À la lumière d’une enquête sociale effectuée sur l’ancien ministre des TIC Pravind Jugnauth, les magistrats Niroshini Ramsoondar et Azam Neerooa, siégeant en Cour intermédiaire, ont tranché ce matin en faveur de travaux communautaires à la place de la prison. Pravind Jugnauth a cependant déclaré à la cour qu’il n’acceptait pas de les effectuer, maintenant ainsi sa décision de faire appel du jugement. Les magistrats ont de fait maintenu la peine d’emprisonnement de 12 mois. Ses hommes de loi ont aussitôt donné avis d’appel. La sentence du leader du MSM a été suspendue en attendant la décision de la Cour suprême au sujet de son appel et il a obtenu la liberté conditionnelle.
Le jour de la sentence, soit le 2 juillet dernier, la Cour intermédiaire avait évoqué la possibilité de commuer la peine de 12 mois de prison en travaux communautaires après une enquête sociale effectuée sur l’accusé. Le Probation Officer a en effet informé la cour que Pravind Jugnauth est éligible à des travaux communautaires. L’un de ses hommes de loi, Me Désiré Basset, devait alors attirer l’attention de la cour sur le fait que la loi sur le Community Service Order, précisément l’article 4 (2) (a), prévoit que l’accusé doit donner son consentement pour les travaux communautaires et que s’il acceptait, il ne pourrait pas faire appel. Face à cette option, le leader du MSM a donc catégoriquement refusé, maintenant sa décision de faire appel au jugement. En réponse aux questions des magistrats pour savoir s’il allait consentir à effectuer des travaux, Pravind Jugnauth devait répondre : « I have already stated I will appeal against judgement, this is my answer. » La cour a alors maintenu les 12 mois de prison qui lui avaient été infligés et ses hommes de loi ont aussitôt logé les “grounds of appeal” pour que Pravind Jugnauth obtienne la liberté conditionnelle en attendant son appel. Pas moins de 25 “grounds of appeal” contestant le jugement ont été logés. Pravind Jugnauth s’est acquitté d’une caution de Rs 25 000 et a signé une reconnaissance de dette de Rs 100 000.

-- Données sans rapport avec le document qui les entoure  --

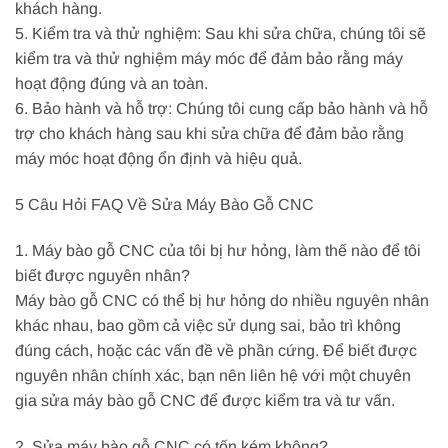
khách hàng.
5. Kiểm tra và thử nghiệm: Sau khi sửa chữa, chúng tôi sẽ
kiểm tra và thử nghiệm máy móc để đảm bảo rằng máy
hoạt động đúng và an toàn.
6. Bảo hành và hỗ trợ: Chúng tôi cung cấp bảo hành và hỗ
trợ cho khách hàng sau khi sửa chữa để đảm bảo rằng
máy móc hoạt động ổn định và hiệu quả.
5 Câu Hỏi FAQ Về Sửa Máy Bào Gỗ CNC
1. Máy bào gỗ CNC của tôi bị hư hỏng, làm thế nào để tôi
biết được nguyên nhân?
Máy bào gỗ CNC có thể bị hư hỏng do nhiều nguyên nhân
khác nhau, bao gồm cả việc sử dụng sai, bảo trì không
đúng cách, hoặc các vấn đề về phần cứng. Để biết được
nguyên nhân chính xác, bạn nên liên hệ với một chuyên
gia sửa máy bào gỗ CNC để được kiểm tra và tư vấn.
2. Sửa máy bào gỗ CNC có tốn kém không?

Rappelons que le 30 juin dernier, Pravind Jugnauth avait été reconnu coupable d’avoir approuvé, en tant que vice-Premier ministre et ministre des Finances, la réallocation de Rs 144,7 millions le 23 décembre 2010 au profit de MedPoint Ltd, compagnie dans laquelle sa soeur détenait des actions. Le 2 juillet dernier, en lui infligeant lors de la sentence 12 mois de prison, les magistrats avaient indiqué que ce délit est « grave », précisant : « In the present matter, there is ample evidence that Accused willfully and recklessly took part in the decision making process albeit at the penultimate stage. According to him, there was no other choice than to sign and approve since all decisions had already been taken.It cannot be reasonably be said that the facts and circumstances of this case render it ‘… inexpedient to inflict punishment …’ ». Les magistrats ont aussi fait ressortir que lorsqu’il y a une situation de conflits d’intérêts, cela n’implique pas nécessairement qu’il y a aussi corruption. Dans le cas de Pravind Jugnauth, la cour a estimé qu’il n’y avait pas de corruption et que l’ancien ministre des Finances n’avait bénéficié d’aucun gain dans cette transaction. La cour devait cependant faire ressortir que Pravind Jugnauth était sous « une misguided impression » qu’il était obligé de signer le document pour le transfert des fonds pour le rachat de MedPoint.
Par ailleurs, contrairement à la dernière fois, l’atmosphère, à la New Court House ce matin, était plus bon enfant, la police ayant pris des dispositions bien en avance pour s’assurer du bon déroulement de la comparution de Pravind Jugnauth. La police a contrôlé les va-et-vient dès l’entrée de la cour et seules les personnes autorisées ont pu avoir accès à la salle d’audience. La presse, elle, a dû attendre l’arrivée de Pravind Jugnauth en compagnie de son épouse Kobita pour pouvoir prendre place à l’intérieur de la salle d’audience. À noter que les activistes étaient cette fois moins nombreux. Ce n’est qu’à sa sortie de la New Court House que le leader du MSM a eu droit aux encouragements de ses sympathisants.